The world revolves around ideas.  Political and economic ideologies are what drive the modern world and direct the course of humanity in one direction or another.  Knowledge is the currency of the modern job market, not physical ability or nobility as it was in the Medieval era.  If you are a businessperson, you won’t last long with redundant ideas, unless of course you work for bank or some other government-backed industry.
But most ideas are terrible.  Usually in a free market, they are discarded like a candy wrapper, never to be heard from again.  Yes, there is the occasional story about how some low-level flunky had a really good idea, got rejected because it was perceived as a bad idea, and then went on to become a success in life on his or her own.  But those incidents are rare and few.
In reality, you can have the best idea in the world, but without good marketing, then you are simply out of luck and won’t see any kind of success from your idea.  You could be smartest person in the world, be able to solve complex problems in seconds, and have solutions for the world’s biggest problems but it will amount to nothing if nobody hears about it.
Karl Marx, for example, developed nothing new.  As far as Leftist ideology, he was beaten by the Anabaptists, many Puritans, and Robert Owen, who himself coined the term “Socialist” and was extremely anti-religious.  But Karl Marx was a pretty good marketer.  He distanced himself from other Leftists by naming “his” ideology communism, which was really just Socialism that was to be forced on people through the government.  Before Marx, the Left was content to continually experiment with different forms of communes and hope that they would one day perfect it.  Marx founded a revolutionary movement that sought to overthrow the status quo and replace it with communism.
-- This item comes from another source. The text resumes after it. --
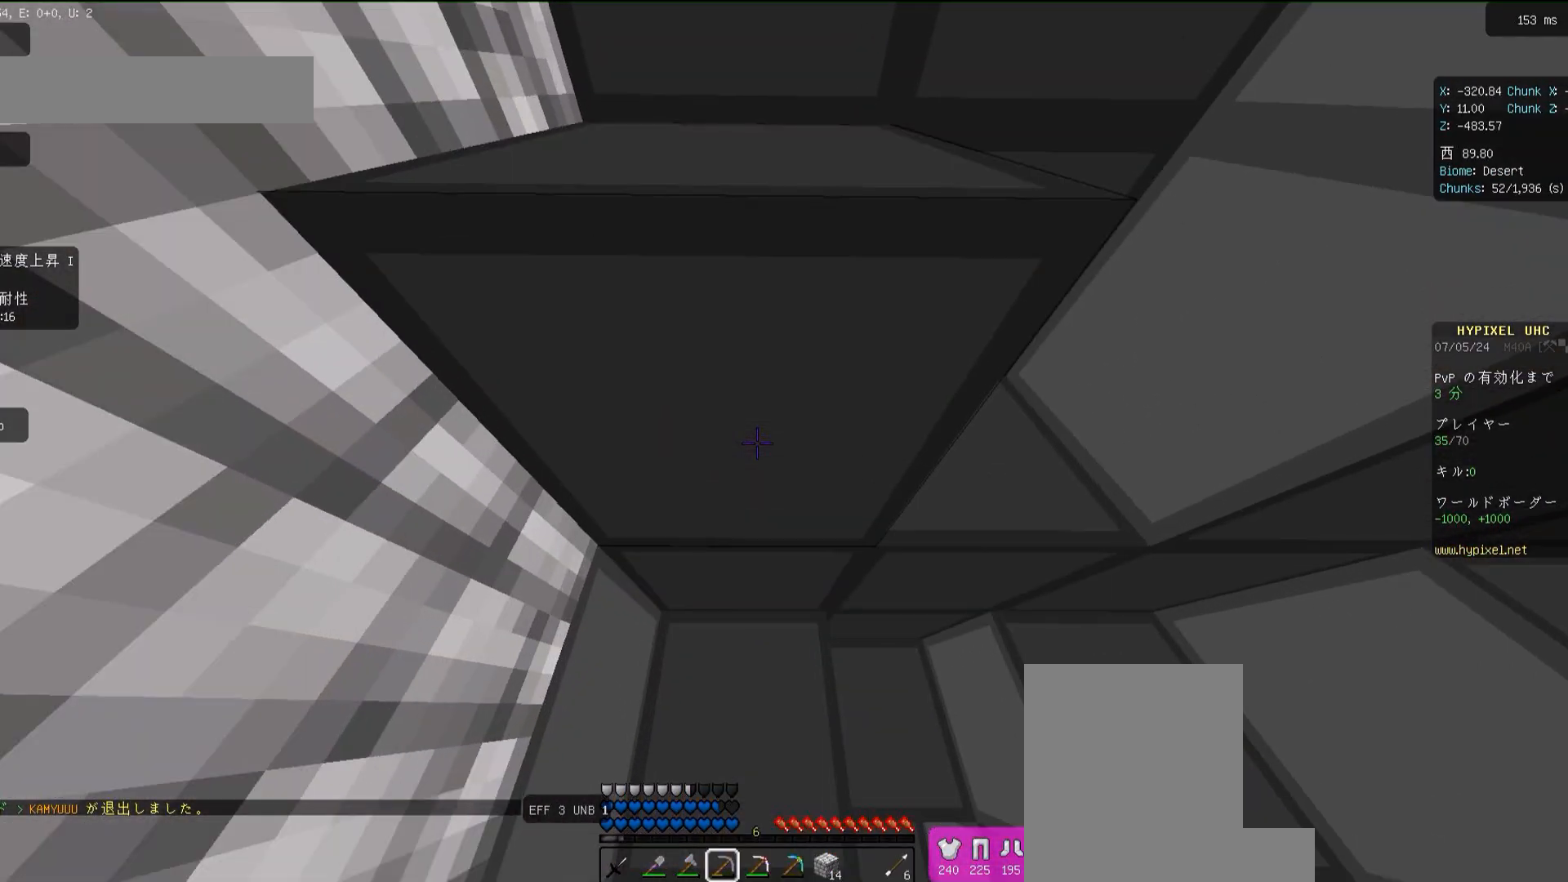
{"keys": [], "mouse": ["left"], "events": [[17, "w", "up"], [117, "mouse_left", "down"]]}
Or take, for example, John Maynard Keynes.  While I don’t know too much about his economic theory, other than his encouragement of spending to break the recessions and depression, I do know that by and large they have been proven to be spectacular failures.  Keynes himself never really had a concrete theory as he adjusted it to suit his own views at the time.
But Keynes was a masterful marketer when it came to his ideas.  He was apparently a very charming man who drew in a lot of followers.  He was also able to gain high positions in Britain’s higher learning institutions and corner the market in the realm of economic ideas.  As such, he was able to prevent the ideas of Ludwig Von Mises from becoming translated into English because of his criticisms.
So we have two major ideologies, one that is largely political and one that is largely economic and yet both have been proven to be really bad ideas.  Recent history has demonstrated as much.  And yet, these ideas are continually held aloft as some holy grail of their particular field.  The Western democracies still follow the misguided theories of Keynes and the communist movement is still strong to some degree in many places around the world.  Humanity has proven that you don’t need a good, practical, and workable idea to get ahead and become a god among men.  You just need good marketing.